╭─ Recorded information

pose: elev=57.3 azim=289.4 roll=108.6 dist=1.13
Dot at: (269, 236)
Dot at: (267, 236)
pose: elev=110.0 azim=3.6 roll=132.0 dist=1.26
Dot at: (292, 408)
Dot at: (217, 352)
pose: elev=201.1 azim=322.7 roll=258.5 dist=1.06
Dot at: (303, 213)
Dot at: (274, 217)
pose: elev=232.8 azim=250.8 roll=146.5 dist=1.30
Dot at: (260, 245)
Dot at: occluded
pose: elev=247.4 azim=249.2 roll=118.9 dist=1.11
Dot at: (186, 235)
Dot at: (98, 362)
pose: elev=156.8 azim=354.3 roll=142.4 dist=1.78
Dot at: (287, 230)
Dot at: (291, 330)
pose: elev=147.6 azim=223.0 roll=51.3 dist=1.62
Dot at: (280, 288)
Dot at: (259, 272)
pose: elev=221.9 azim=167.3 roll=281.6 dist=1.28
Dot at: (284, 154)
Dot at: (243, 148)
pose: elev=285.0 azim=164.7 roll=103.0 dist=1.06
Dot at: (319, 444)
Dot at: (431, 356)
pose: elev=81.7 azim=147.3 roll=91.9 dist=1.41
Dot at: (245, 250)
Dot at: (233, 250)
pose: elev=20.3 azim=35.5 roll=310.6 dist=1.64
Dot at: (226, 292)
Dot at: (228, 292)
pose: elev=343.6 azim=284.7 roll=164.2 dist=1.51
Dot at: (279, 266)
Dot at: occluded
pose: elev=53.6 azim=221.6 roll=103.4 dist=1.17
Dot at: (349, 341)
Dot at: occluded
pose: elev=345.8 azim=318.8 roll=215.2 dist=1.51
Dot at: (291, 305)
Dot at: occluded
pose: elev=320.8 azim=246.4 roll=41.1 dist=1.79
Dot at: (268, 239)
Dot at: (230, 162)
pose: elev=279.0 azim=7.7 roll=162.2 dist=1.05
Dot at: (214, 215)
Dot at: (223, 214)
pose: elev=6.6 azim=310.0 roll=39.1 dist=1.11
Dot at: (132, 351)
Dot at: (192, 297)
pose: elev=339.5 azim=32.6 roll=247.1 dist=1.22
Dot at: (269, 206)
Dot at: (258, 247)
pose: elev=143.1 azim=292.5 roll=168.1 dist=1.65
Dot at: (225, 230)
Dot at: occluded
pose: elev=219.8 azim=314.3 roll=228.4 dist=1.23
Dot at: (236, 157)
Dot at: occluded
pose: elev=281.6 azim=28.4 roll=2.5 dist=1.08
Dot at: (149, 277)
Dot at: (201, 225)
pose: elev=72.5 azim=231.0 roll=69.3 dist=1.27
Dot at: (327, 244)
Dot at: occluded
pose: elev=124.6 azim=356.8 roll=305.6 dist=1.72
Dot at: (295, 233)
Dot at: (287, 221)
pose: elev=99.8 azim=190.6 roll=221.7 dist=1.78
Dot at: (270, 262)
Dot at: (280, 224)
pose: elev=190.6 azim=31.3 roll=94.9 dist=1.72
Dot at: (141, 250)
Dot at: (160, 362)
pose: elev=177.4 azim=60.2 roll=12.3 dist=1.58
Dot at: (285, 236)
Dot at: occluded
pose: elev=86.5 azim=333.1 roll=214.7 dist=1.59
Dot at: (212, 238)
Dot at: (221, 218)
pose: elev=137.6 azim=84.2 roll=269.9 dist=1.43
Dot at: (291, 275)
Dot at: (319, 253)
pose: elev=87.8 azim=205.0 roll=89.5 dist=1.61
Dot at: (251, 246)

╰─

Challenge
Reproduce the records word for word, beginning at the line that contains "pose: elev=81.7 azim=147.3" and continuing through the last line of the records.

Solution for this exercise
pose: elev=81.7 azim=147.3 roll=91.9 dist=1.41
Dot at: (245, 250)
Dot at: (233, 250)
pose: elev=20.3 azim=35.5 roll=310.6 dist=1.64
Dot at: (226, 292)
Dot at: (228, 292)
pose: elev=343.6 azim=284.7 roll=164.2 dist=1.51
Dot at: (279, 266)
Dot at: occluded
pose: elev=53.6 azim=221.6 roll=103.4 dist=1.17
Dot at: (349, 341)
Dot at: occluded
pose: elev=345.8 azim=318.8 roll=215.2 dist=1.51
Dot at: (291, 305)
Dot at: occluded
pose: elev=320.8 azim=246.4 roll=41.1 dist=1.79
Dot at: (268, 239)
Dot at: (230, 162)
pose: elev=279.0 azim=7.7 roll=162.2 dist=1.05
Dot at: (214, 215)
Dot at: (223, 214)
pose: elev=6.6 azim=310.0 roll=39.1 dist=1.11
Dot at: (132, 351)
Dot at: (192, 297)
pose: elev=339.5 azim=32.6 roll=247.1 dist=1.22
Dot at: (269, 206)
Dot at: (258, 247)
pose: elev=143.1 azim=292.5 roll=168.1 dist=1.65
Dot at: (225, 230)
Dot at: occluded
pose: elev=219.8 azim=314.3 roll=228.4 dist=1.23
Dot at: (236, 157)
Dot at: occluded
pose: elev=281.6 azim=28.4 roll=2.5 dist=1.08
Dot at: (149, 277)
Dot at: (201, 225)
pose: elev=72.5 azim=231.0 roll=69.3 dist=1.27
Dot at: (327, 244)
Dot at: occluded
pose: elev=124.6 azim=356.8 roll=305.6 dist=1.72
Dot at: (295, 233)
Dot at: (287, 221)
pose: elev=99.8 azim=190.6 roll=221.7 dist=1.78
Dot at: (270, 262)
Dot at: (280, 224)
pose: elev=190.6 azim=31.3 roll=94.9 dist=1.72
Dot at: (141, 250)
Dot at: (160, 362)
pose: elev=177.4 azim=60.2 roll=12.3 dist=1.58
Dot at: (285, 236)
Dot at: occluded
pose: elev=86.5 azim=333.1 roll=214.7 dist=1.59
Dot at: (212, 238)
Dot at: (221, 218)
pose: elev=137.6 azim=84.2 roll=269.9 dist=1.43
Dot at: (291, 275)
Dot at: (319, 253)
pose: elev=87.8 azim=205.0 roll=89.5 dist=1.61
Dot at: (251, 246)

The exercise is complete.